Melioidosis, also known as pseudoglanders and Whitmore's disease (after Capt Alfred Whitmore) is an uncommon infectious disease caused by a Gram-negative bacterium, Burkholderia pseudomallei, found in soil and water. It exists in acute and chronic forms. more...
The causative organism, Burkholderia pseudomallei, was thought to be a member of the Pseudomonas genus and was previously known as Pseudomonas pseudomallei. This organism is phylogenetically related closely to Burkholderia mallei, the organism that causes glanders. Another closely-related but less virulent bacterium is found in Thailand and is called Burkholderia thailandensis.

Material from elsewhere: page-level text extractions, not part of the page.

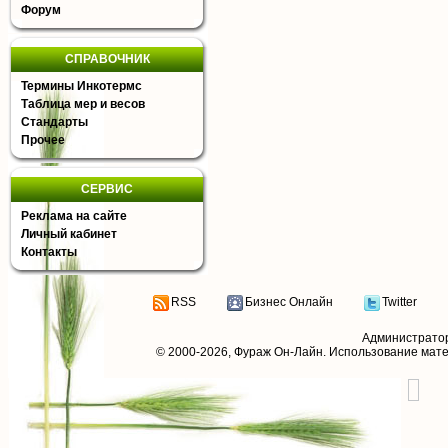
Форум
СПРАВОЧНИК
Термины Инкотермс
Таблица мер и весов
Стандарты
Прочее
СЕРВИС
Реклама на сайте
Личный кабинет
Контакты
RSS
Бизнес Онлайн
Twitter
Администрато
© 2000-2026,
Фураж Он-Лайн
. Использование мат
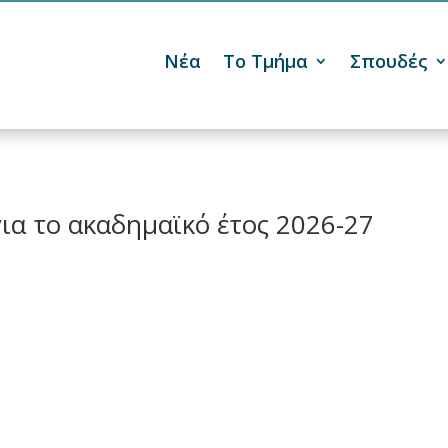
Νέα
Το Τμήμα
Σπουδές

για το ακαδημαϊκό έτος 2026-27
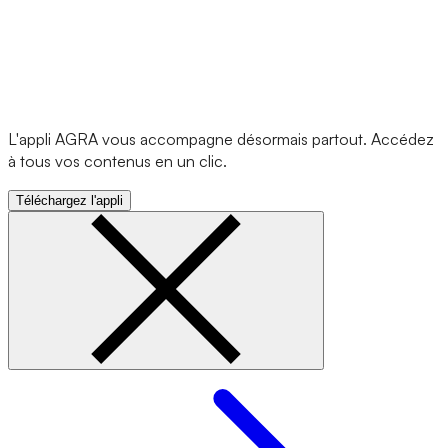
L'appli AGRA vous accompagne désormais partout. Accédez
à tous vos contenus en un clic.
Téléchargez l'appli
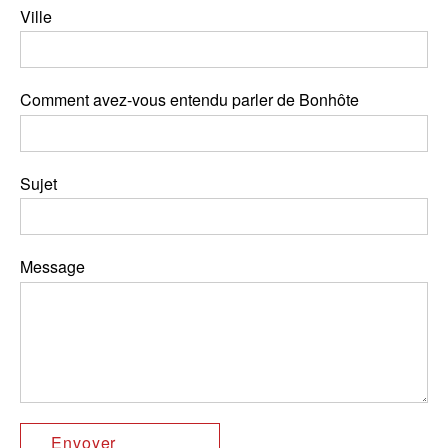
Ville
Comment avez-vous entendu parler de Bonhôte
Sujet
Message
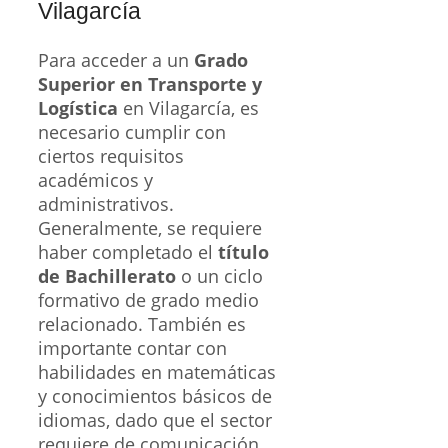
Vilagarcía
Para acceder a un
Grado
Superior en Transporte y
Logística
en Vilagarcía, es
necesario cumplir con
ciertos requisitos
académicos y
administrativos.
Generalmente, se requiere
haber completado el
título
de Bachillerato
o un ciclo
formativo de grado medio
relacionado. También es
importante contar con
habilidades en matemáticas
y conocimientos básicos de
idiomas, dado que el sector
requiere de comunicación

Melioidosis is endemic in parts of south east Asia and northern Australia. Its true extent has not been completely defined but it has been noted before in Africa, India, parts of the Middle East and Central and South America. It affects humans as well as other animals such as goats, sheep, horses and cattle. The mode of infection is usually either through an infected laceration or burn or through inhalation of aerosolized B. pseudomallei.

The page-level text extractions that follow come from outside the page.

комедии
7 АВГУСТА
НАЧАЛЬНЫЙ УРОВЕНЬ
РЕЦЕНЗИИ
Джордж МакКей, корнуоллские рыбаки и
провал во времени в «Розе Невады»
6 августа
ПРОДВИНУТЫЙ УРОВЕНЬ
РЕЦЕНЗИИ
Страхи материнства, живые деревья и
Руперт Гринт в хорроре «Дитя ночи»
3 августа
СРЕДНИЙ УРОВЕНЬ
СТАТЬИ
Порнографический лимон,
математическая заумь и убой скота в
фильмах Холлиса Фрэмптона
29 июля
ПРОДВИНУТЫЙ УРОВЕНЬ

There has also been interest in melioidosis because it has the potential to be developed as a biological weapon.
Symptoms and signs
Patients with chronic or latent melioidosis may be symptom free for decades.
A patient with active melioidosis usually presents with fever. There may be pains in multiple sites around his/her body due to bacteremia and abscess formation. Patients with melioidosis usually have risk factors for disease, such as diabetes, thalassemia or renal disease. However, otherwise healthy patients, including children, may also get melioidosis.
If there is pulmonary involvement, there may be signs and symptoms of pneumonia.
If hepatic or splenic abscesses are present, the patient may present with abdominal pain. If there are brain abscesses present, the patient may present with neurological signs and symptoms. An encephalomyelitis syndrome is recognised in northern Australia.
Melioidosis may also cause osteomyelitis and present with bony pain.
In Thailand, parotid abscesses in children are common.
A definite history of contact with soil or animals may not be elicited as melioidosis can be dormant for many years before becoming acute. Attention should be paid to a history of travel to endemic areas in returned travellers. Patients with diabetes mellitus often have a more serious presentation of melioidosis.
A definitive diagnosis can be made by growing B. pseudomallei from blood cultures or from pus aspirated from an abscess. Culture mediums may need to have additional agents added to facilitate the growth of B. pseudomallei.
There is also a serological test for melioidosis, but this is not commercially available in some countries. A high background titre may complicate diagnosis.
If clinically indicated, CT scans (or, in some cases, ultrasound scans) of the thorax and abdomen are useful to investigate for the presence of abscesses and to rule out other diseases.